Florida Patient Compensation Fund
Hospitals are required to participate in the fund by paying a yearly fee and obtaining primary insurance (or otherwise demonstrating financial responsibility) of $250,000 per claim or $500,000 per occurrence (which is indexed for inflation after January 1, 1990). Fla. Stat. § 766.105. Hospitals operated by units of government or meeting certain financial responsibility requirements ($2,500,000 of insurance coverage) are exempt. Id. The fund provides insurance coverage for claims against its participants of either $1,000,000 per claim with a $3,000,000 annual aggregate, or $2,000,000 per claim with a $4,000,000 aggregate. A hospital's limits under the fund are $2,500,000 per claim with no annual aggregate. A participating health care provider still remains liable for damages in excess of the fund's coverage and for punitive damages. Id. The entry level insurer is responsible for providing a defense. Id.
Immunity of Physicians Employed by the State and it's Municipalities (University Hospitals)
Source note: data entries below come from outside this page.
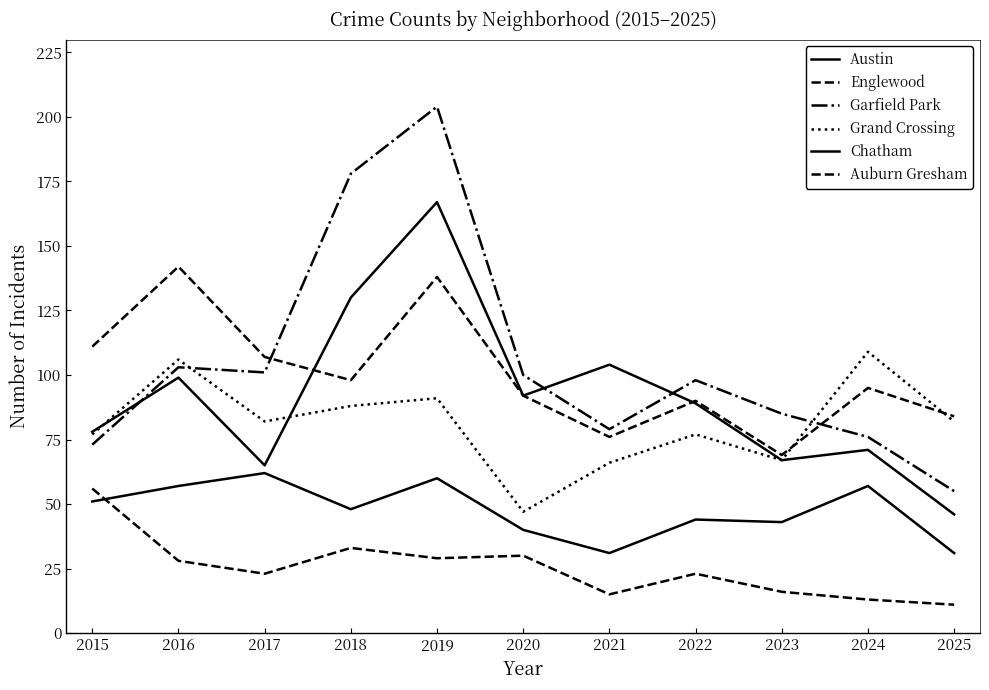

What is the value of the Chatham point at the 4th from the left?

48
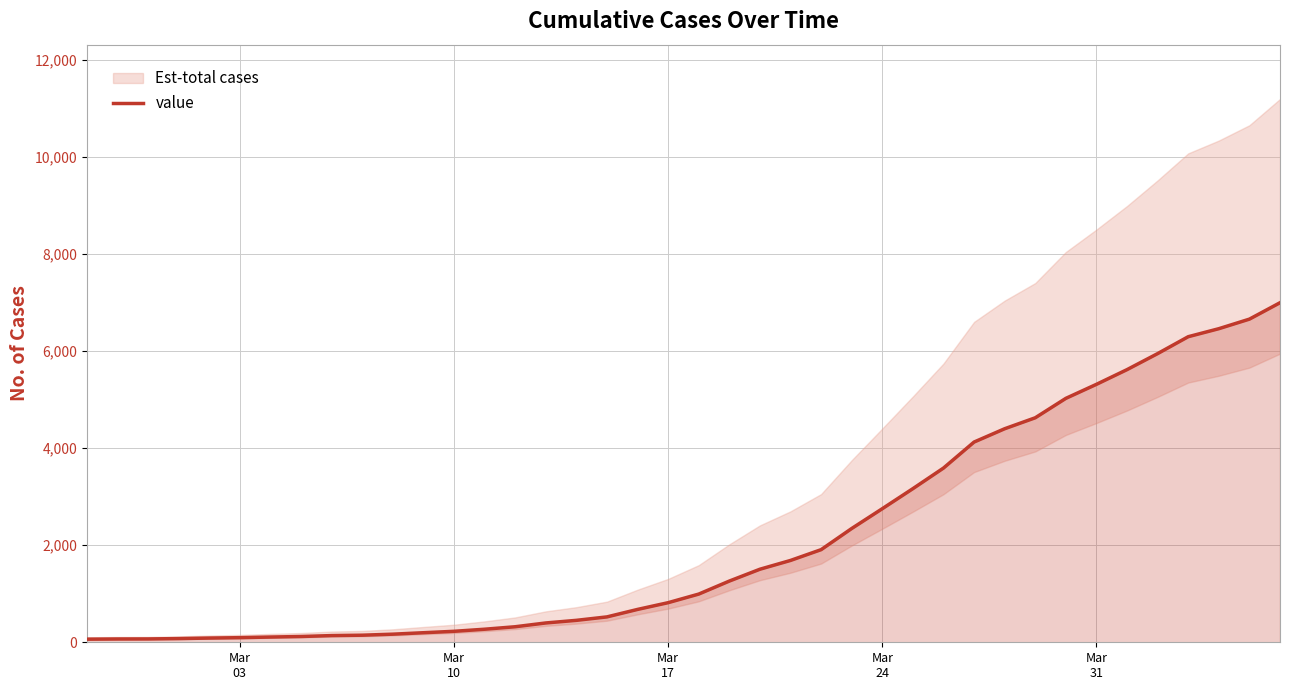

What is the maximum value for value?

6995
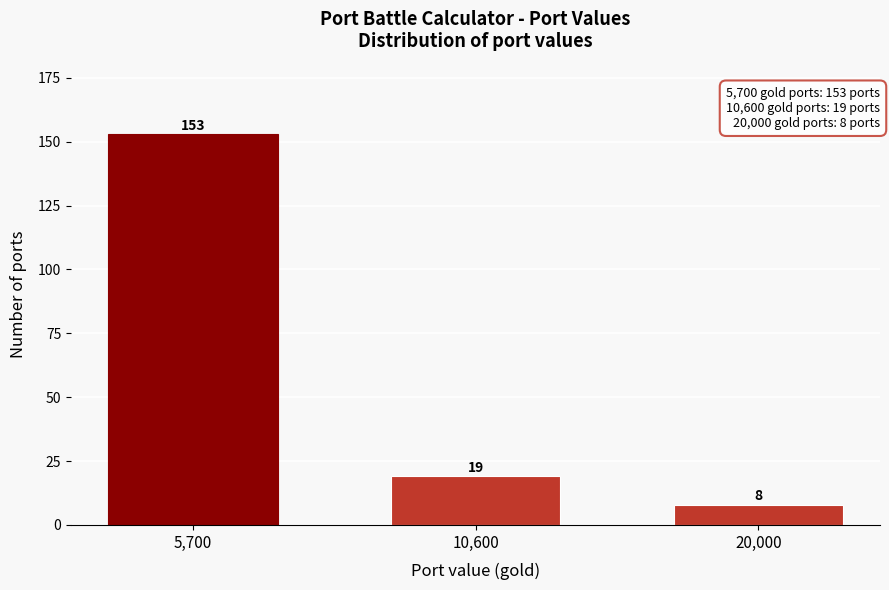

Reading left to right, list all the values displayed in this chart.

153	19	8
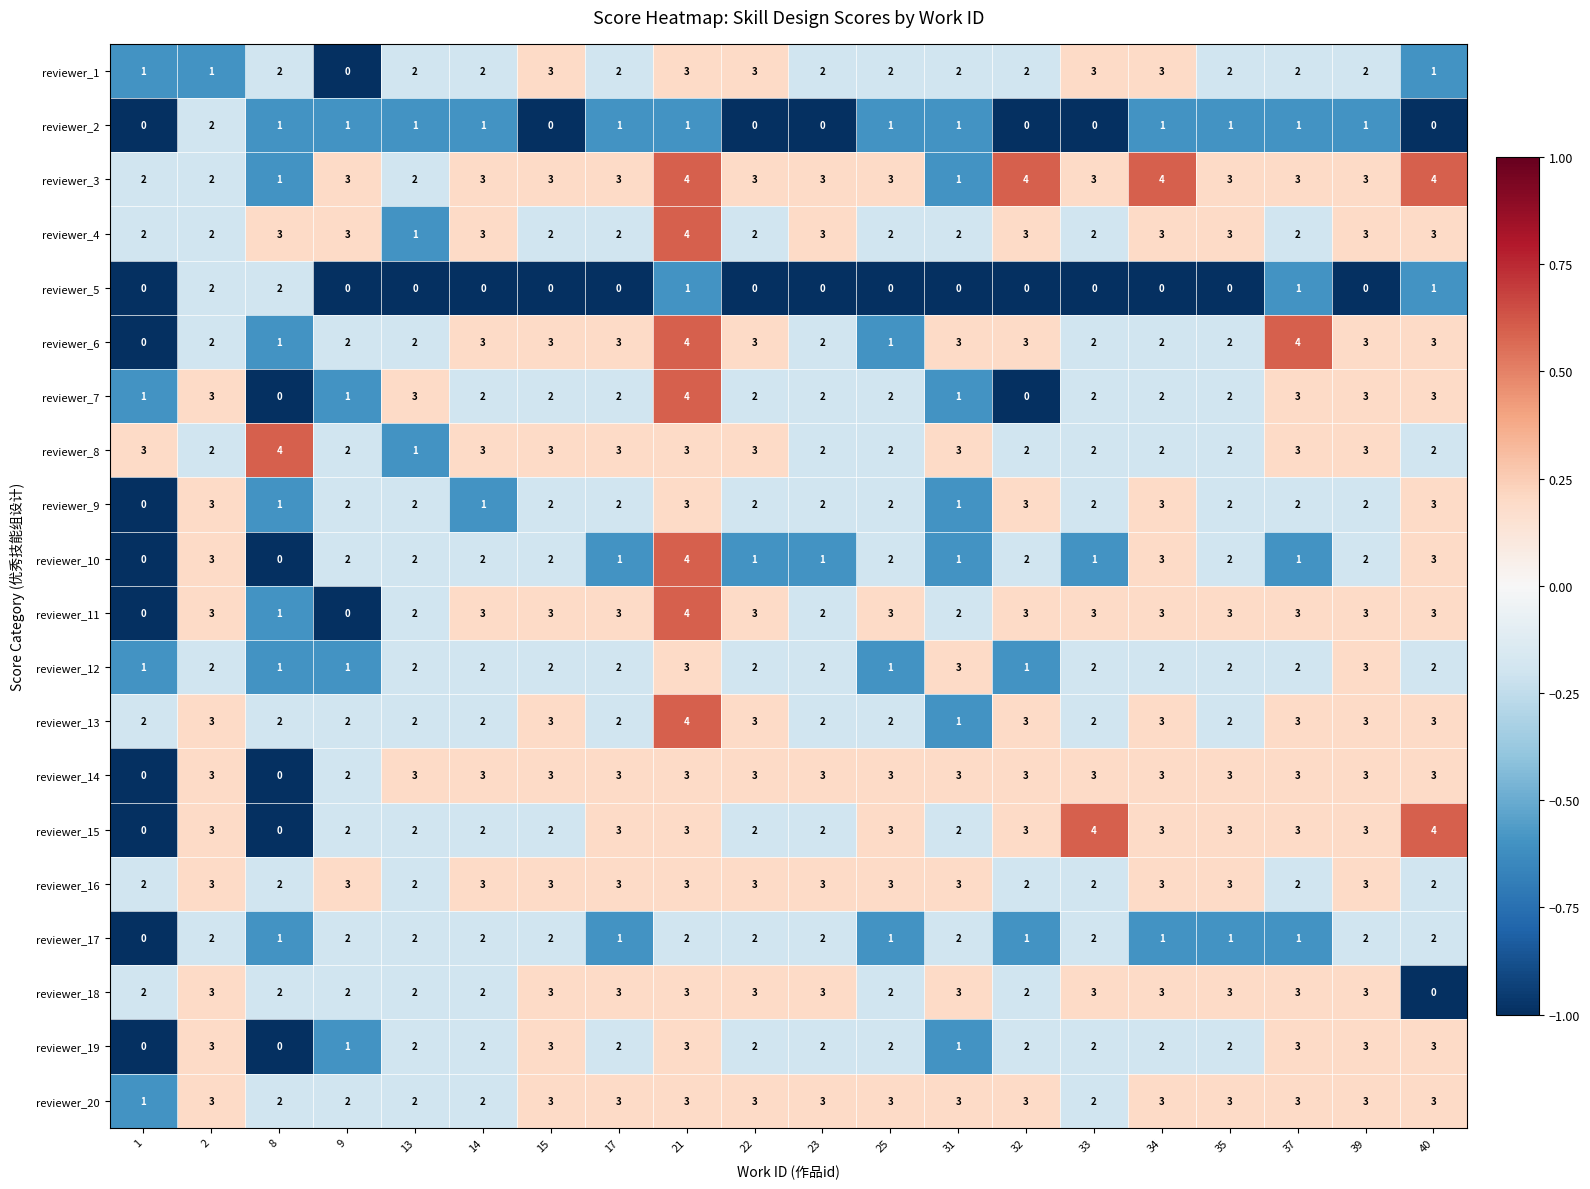

What is the spread (max minus min) of values at 32?

4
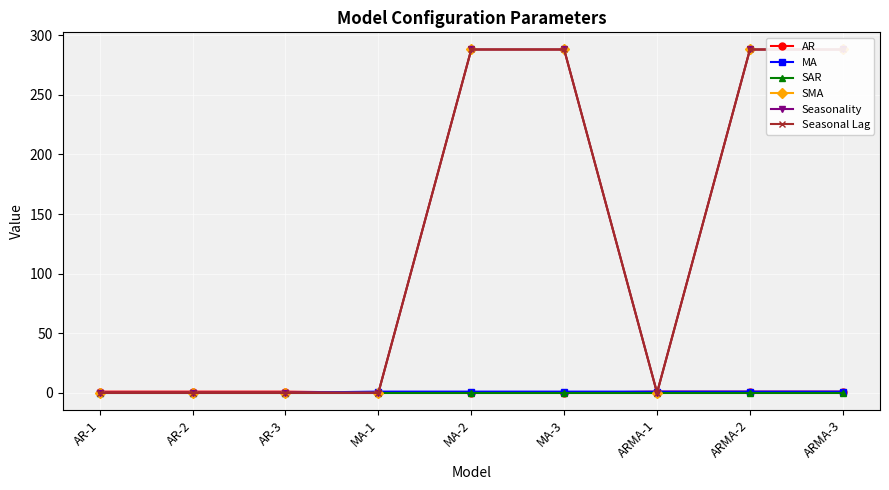

What is the sum of all Seasonality values?

1152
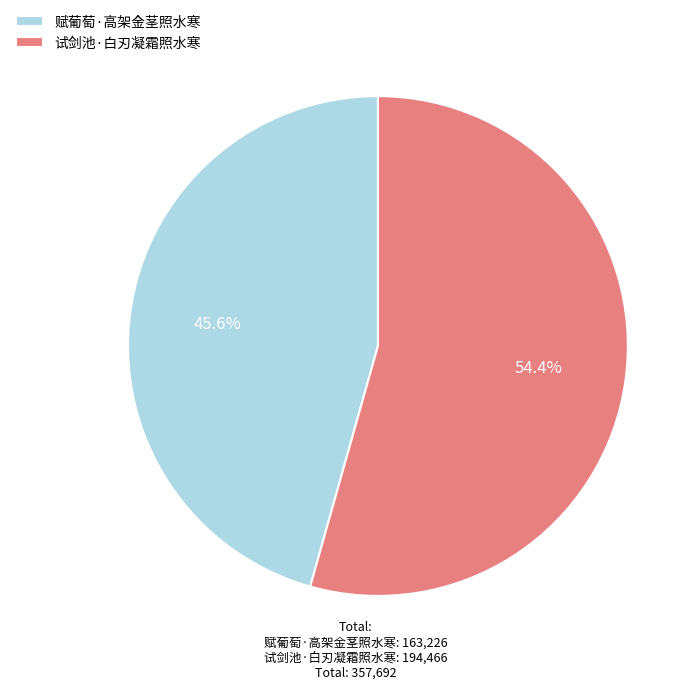

Does 赋葡萄·高架金茎照水寒 represent more than half of the total?

No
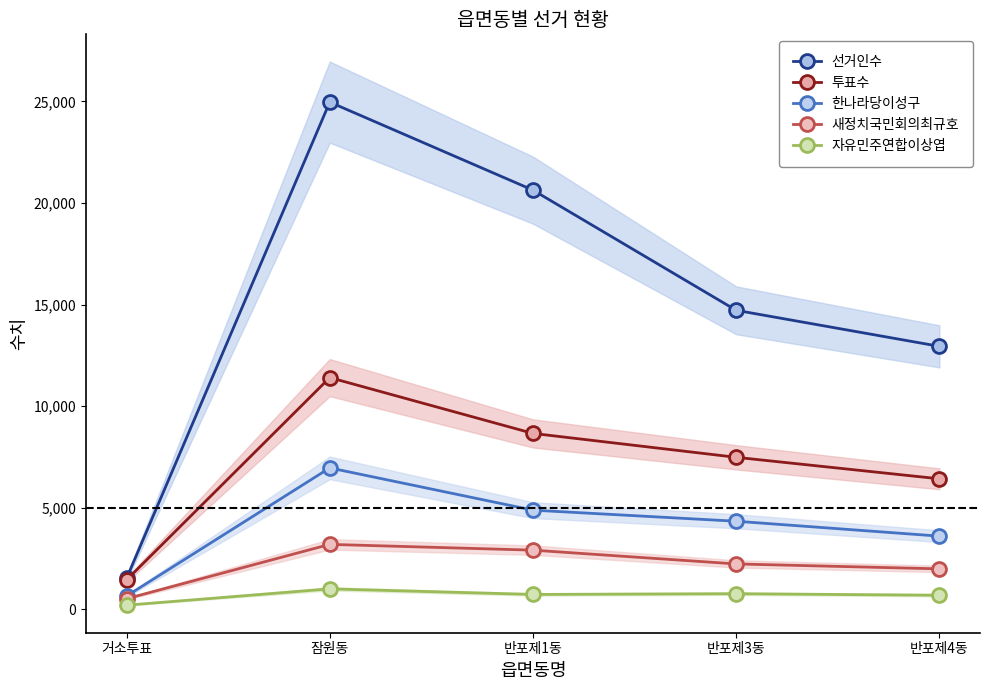

Where is 선거인수 nearest to the value 13243?

반포제4동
The damages for the acts of Physicians employed with the State of Florida and its counties, municipalities, and other political subdivisions are limited to $100,000 per claimant and $200,000 per occurrence. Further, neither the state nor any of its political subdivisions is liable for punitive damages.
The option then is for the litigant pursuing a medical malpractice action to seek a petition to the state legislature for a "claim bill," under which the party petitions the government for a bill granting compensation in excess of the this statutory damage cap.
Arbitration
Some physicians and hospitals provide patients with a form requiring Arbitration for any medical malpractice claims, although the State of Florida does not mandate this alternative dispute forum. If a party refuses to accept a defendant's offer to arbitrate, the recovery allowable by law will be limited to economic damages (but only 80 percent of lost wages) plus no more than $350,000 in non-economic damages.
Expert Testimony
Every person seeking to file a lawsuit for medical negligence against a physician or hospital must include a verified written medical expert opinion corroborating that there are reasonable grounds to believe that each named defendant was negligent. Fla. Stat. § 766.203. A defendant who denies the existence of reasonable grounds for the claim must also provide a corroborating verified written medical expert opinion. As a potential party or plaintiff, you cannot proceed with you claim to the Courts without an expert opinion of the same or similar specialty.